Exercise requirements —
Among the records below, find the line that has "5: (15, 231, 3.93)"; from there, give the lines again exactly, and stop after the line that has "34: (399, 268, 17.39)".

···

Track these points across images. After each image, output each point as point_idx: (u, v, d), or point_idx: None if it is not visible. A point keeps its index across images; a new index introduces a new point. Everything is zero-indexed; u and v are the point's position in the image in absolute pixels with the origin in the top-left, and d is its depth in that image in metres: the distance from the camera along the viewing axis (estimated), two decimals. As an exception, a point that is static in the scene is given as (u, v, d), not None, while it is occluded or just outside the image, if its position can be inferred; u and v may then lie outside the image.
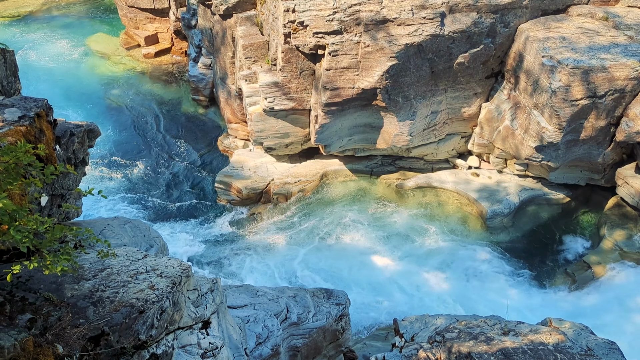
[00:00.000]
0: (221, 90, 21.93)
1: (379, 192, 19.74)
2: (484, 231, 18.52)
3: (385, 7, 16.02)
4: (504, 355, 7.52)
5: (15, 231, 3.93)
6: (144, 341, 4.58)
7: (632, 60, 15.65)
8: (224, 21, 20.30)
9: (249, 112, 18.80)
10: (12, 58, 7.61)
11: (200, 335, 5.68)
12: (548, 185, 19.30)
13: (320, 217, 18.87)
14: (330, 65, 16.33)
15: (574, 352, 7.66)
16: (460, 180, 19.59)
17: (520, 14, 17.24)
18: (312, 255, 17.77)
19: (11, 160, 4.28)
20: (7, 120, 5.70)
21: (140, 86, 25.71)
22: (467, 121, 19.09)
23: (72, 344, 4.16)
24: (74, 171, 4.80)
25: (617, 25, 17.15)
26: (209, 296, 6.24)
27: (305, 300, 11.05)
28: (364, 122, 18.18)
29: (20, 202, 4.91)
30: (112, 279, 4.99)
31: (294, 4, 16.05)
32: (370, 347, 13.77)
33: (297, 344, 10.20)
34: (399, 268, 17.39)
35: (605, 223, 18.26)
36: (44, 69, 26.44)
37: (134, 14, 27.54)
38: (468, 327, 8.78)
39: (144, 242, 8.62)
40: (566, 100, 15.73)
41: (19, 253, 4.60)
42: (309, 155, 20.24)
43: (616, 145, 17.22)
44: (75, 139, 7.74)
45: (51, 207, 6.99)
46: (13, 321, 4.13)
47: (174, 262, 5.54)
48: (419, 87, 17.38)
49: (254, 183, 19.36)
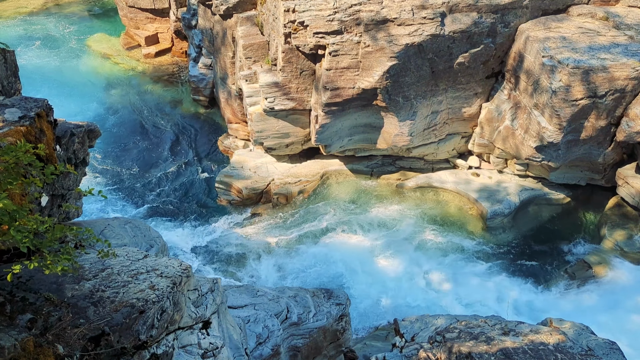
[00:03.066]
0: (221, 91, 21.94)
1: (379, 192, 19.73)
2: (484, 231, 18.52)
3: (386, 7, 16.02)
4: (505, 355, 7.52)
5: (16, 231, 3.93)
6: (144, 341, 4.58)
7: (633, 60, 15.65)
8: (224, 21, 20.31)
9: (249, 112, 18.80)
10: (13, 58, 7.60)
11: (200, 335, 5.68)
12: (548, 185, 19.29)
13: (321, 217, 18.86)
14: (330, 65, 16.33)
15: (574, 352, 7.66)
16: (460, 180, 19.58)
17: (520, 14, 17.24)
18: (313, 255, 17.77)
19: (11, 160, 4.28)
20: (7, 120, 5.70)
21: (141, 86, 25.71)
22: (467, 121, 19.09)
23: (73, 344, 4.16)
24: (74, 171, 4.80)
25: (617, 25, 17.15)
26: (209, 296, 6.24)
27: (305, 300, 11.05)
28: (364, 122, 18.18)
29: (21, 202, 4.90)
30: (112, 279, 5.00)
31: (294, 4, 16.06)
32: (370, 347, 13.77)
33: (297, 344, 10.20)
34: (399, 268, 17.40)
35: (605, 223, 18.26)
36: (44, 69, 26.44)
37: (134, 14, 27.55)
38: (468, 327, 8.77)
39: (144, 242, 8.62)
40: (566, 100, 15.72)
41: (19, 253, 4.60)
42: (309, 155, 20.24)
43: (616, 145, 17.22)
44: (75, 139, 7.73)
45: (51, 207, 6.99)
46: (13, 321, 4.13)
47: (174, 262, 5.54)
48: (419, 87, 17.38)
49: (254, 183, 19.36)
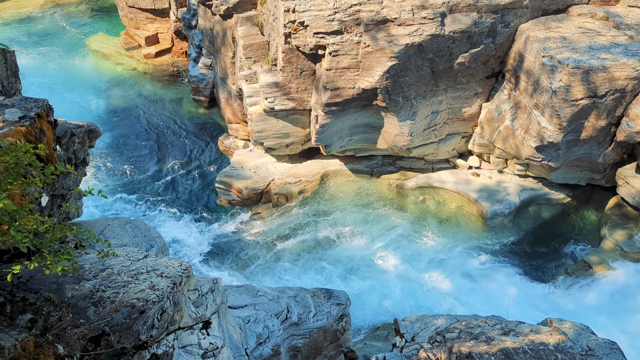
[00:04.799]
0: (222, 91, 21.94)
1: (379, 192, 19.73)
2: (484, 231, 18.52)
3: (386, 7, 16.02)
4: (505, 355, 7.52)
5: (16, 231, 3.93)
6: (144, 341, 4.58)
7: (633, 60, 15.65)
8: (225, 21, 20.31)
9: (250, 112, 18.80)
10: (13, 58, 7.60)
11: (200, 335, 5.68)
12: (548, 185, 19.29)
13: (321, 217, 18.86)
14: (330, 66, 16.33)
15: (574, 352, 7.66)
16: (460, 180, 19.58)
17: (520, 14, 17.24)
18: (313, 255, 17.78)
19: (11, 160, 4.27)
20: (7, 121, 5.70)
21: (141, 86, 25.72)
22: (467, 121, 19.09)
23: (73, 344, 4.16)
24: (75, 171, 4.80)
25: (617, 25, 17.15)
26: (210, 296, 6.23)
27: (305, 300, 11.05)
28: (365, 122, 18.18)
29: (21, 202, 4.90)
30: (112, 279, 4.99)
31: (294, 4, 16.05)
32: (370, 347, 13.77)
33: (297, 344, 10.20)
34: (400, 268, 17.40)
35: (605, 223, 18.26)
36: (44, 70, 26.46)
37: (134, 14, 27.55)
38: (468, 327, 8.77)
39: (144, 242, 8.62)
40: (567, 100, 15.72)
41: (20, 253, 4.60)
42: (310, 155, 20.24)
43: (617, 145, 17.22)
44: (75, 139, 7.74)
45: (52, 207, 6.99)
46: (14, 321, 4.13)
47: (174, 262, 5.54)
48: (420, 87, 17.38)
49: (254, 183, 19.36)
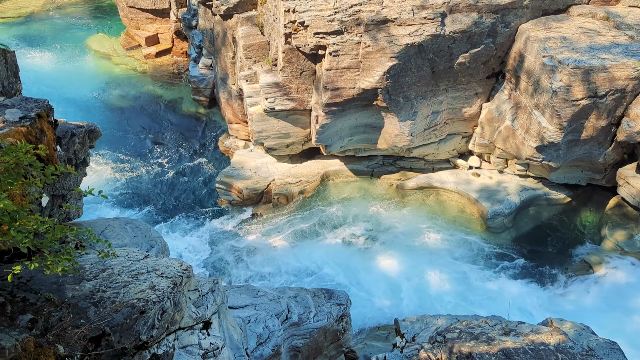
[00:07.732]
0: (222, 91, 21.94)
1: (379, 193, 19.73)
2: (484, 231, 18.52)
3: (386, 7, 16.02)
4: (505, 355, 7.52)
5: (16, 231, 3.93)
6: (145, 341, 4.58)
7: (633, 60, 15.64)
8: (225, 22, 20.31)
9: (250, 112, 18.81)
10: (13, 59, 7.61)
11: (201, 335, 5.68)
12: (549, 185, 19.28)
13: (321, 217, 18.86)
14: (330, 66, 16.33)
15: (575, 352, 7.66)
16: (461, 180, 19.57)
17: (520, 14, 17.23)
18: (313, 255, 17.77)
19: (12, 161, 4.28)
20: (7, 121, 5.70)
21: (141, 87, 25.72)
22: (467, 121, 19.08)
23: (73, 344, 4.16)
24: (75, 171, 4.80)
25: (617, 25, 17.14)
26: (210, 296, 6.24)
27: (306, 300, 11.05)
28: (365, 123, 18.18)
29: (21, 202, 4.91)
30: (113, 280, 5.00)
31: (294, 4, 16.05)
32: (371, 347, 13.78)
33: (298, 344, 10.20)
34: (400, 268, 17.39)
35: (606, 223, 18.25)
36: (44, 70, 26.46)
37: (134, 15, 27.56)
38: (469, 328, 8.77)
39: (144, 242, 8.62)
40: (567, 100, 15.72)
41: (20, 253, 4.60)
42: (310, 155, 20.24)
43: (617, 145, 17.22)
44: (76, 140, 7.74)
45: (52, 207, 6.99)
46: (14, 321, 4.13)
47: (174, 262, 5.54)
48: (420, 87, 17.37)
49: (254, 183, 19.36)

···

Written response —
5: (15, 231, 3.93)
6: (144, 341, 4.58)
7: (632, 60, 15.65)
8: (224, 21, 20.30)
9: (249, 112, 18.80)
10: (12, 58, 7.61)
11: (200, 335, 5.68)
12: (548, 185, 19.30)
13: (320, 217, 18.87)
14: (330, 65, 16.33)
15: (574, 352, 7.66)
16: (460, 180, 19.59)
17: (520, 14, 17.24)
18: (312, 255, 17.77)
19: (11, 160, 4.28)
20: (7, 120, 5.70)
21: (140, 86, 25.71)
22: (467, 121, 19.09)
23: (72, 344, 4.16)
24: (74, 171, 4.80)
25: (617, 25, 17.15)
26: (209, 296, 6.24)
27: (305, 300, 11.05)
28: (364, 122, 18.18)
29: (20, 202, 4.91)
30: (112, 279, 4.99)
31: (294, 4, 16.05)
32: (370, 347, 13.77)
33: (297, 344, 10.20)
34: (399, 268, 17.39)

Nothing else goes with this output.